Risk Evaluation.

Technological risks are being challenged on moral and emotional bases. Risk decision makers struggle with these dynamic, interactive, and expanding debates.

Technological risks are being challenged on moral and emotional bases… Risk decision makers struggle with these dynamic, interactive, and expanding debates.

For highly controversial issues (i.e., climate change, fracking, and genetically modified organisms), rather than a central organization establishing its context and evaluating its risk – individuals and organizations are self-identifying with these issues, opting into increasingly unmediated debate, and actively rejecting organizations’ and even regulators’ risk evaluations. Such stakeholder activism challenges organizations’ ability to effectively establish their context and identify and evaluate their risks. Proactively identifying stakeholders and their underlying concerns allows organizations to proactively manage those risks.

_ _ _ _ _ _ _

Questions -
A) Which three highly controversial issues does the risk evaluation passage give as examples?
B) Reproduce the risk evaluation passage word for word from "For highly controversial" to "manage those risks.".
C) Carry on the risk evaluation passage, picking up after its final sentence.
The dataset entries are separate material and are not part of the risk evaluation passage.

(Dataset entries)
_ _ _ _ _ _ _

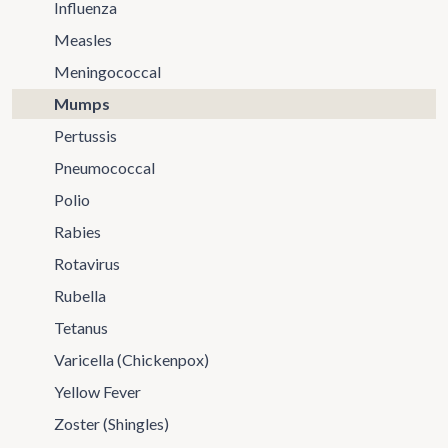
Influenza
Measles
Meningococcal
Mumps
Pertussis
Pneumococcal
Polio
Rabies
Rotavirus
Rubella
Tetanus
Varicella (Chickenpox)
Yellow Fever
Zoster (Shingles)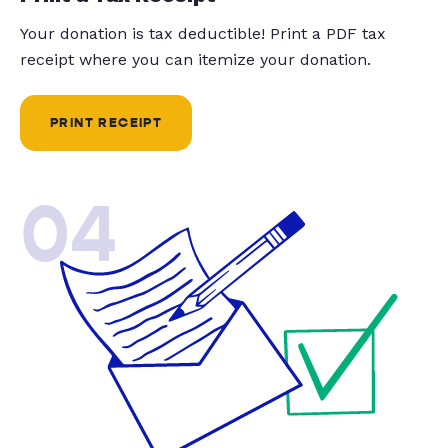
Your donation is tax deductible! Print a PDF tax
receipt where you can itemize your donation.
PRINT RECEIPT
04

_ _ _ _ _ _ _

Expected responses -
A) Climate change, fracking, and genetically modified organisms.

B)
For highly controversial issues (i.e., climate change, fracking, and genetically modified organisms), rather than a central organization establishing its context and evaluating its risk – individuals and organizations are self-identifying with these issues, opting into increasingly unmediated debate, and actively rejecting organizations’ and even regulators’ risk evaluations. Such stakeholder activism challenges organizations’ ability to effectively establish their context and identify and evaluate their risks. Proactively identifying stakeholders and their underlying concerns allows organizations to proactively manage those risks.

C)
Risk Evaluation is the process of comparing an analyzed risk against risk criteria so as to determine if the risk and its magnitude (i.e., high, medium, low) are acceptable or tolerable or if additional controls are needed to reduce the risk further.

Risk criteria may be based on:

organizational objectives (safety, environmental, economic),
external context (cultural, social, political, legal, regulatory, financial, technological, economic, natural and competitive environment)and relationships with and perceptions/values of external stakeholders, and/or
internal context (policies, objectives, governance, structure, culture, roles, accountabilities, contractual relationships).